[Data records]
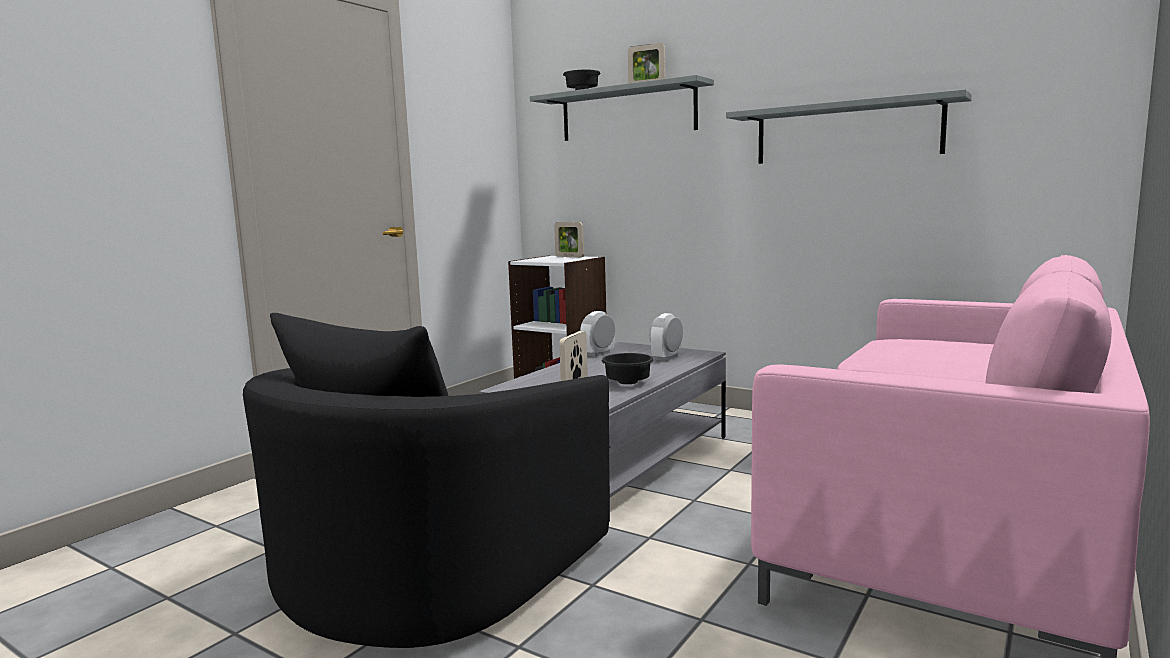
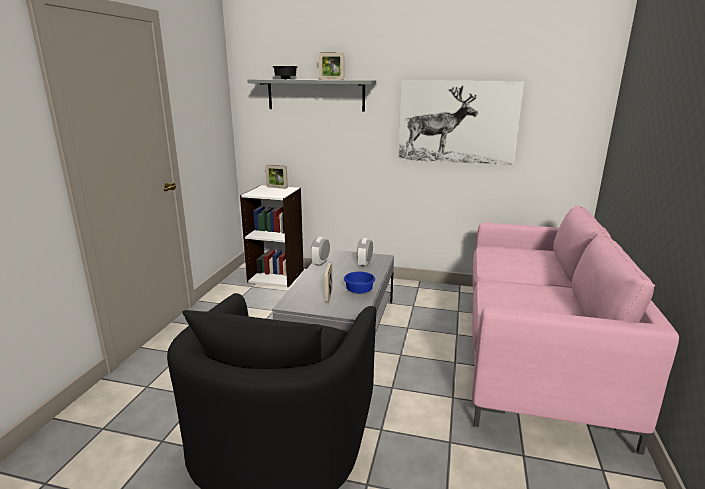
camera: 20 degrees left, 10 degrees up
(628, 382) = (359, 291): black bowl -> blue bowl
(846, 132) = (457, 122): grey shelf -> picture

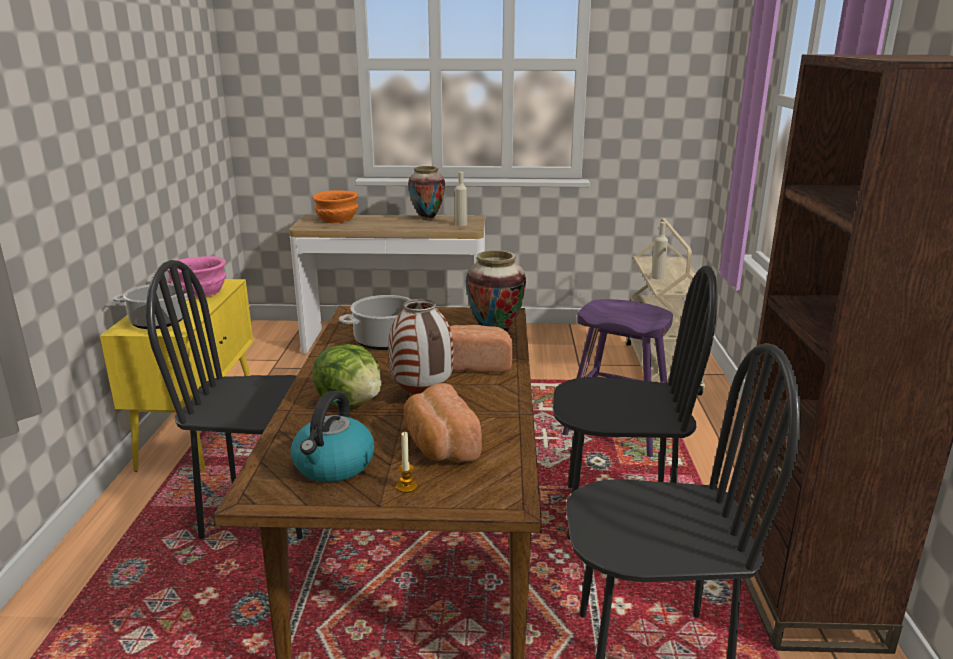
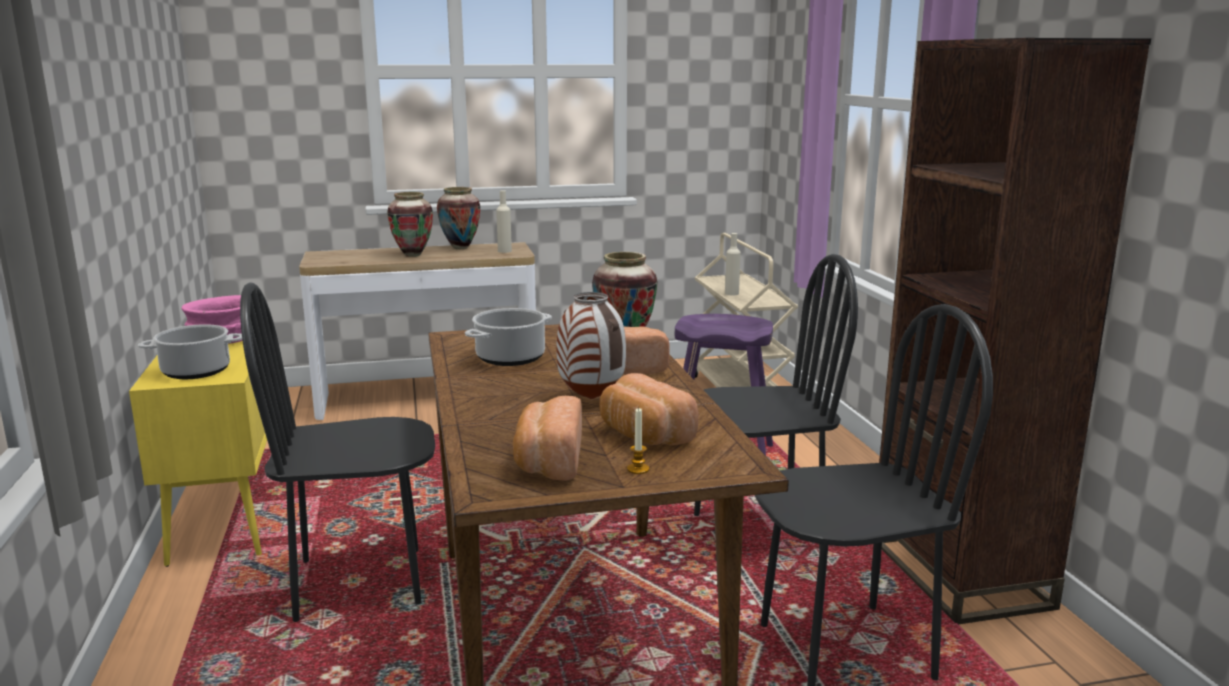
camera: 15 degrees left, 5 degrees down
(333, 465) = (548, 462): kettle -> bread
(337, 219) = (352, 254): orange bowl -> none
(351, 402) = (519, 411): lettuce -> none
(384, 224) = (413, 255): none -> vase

To do -> Reply with nothing but the number of lines in the entries above that hold the string "degrees".

Final answer -> 2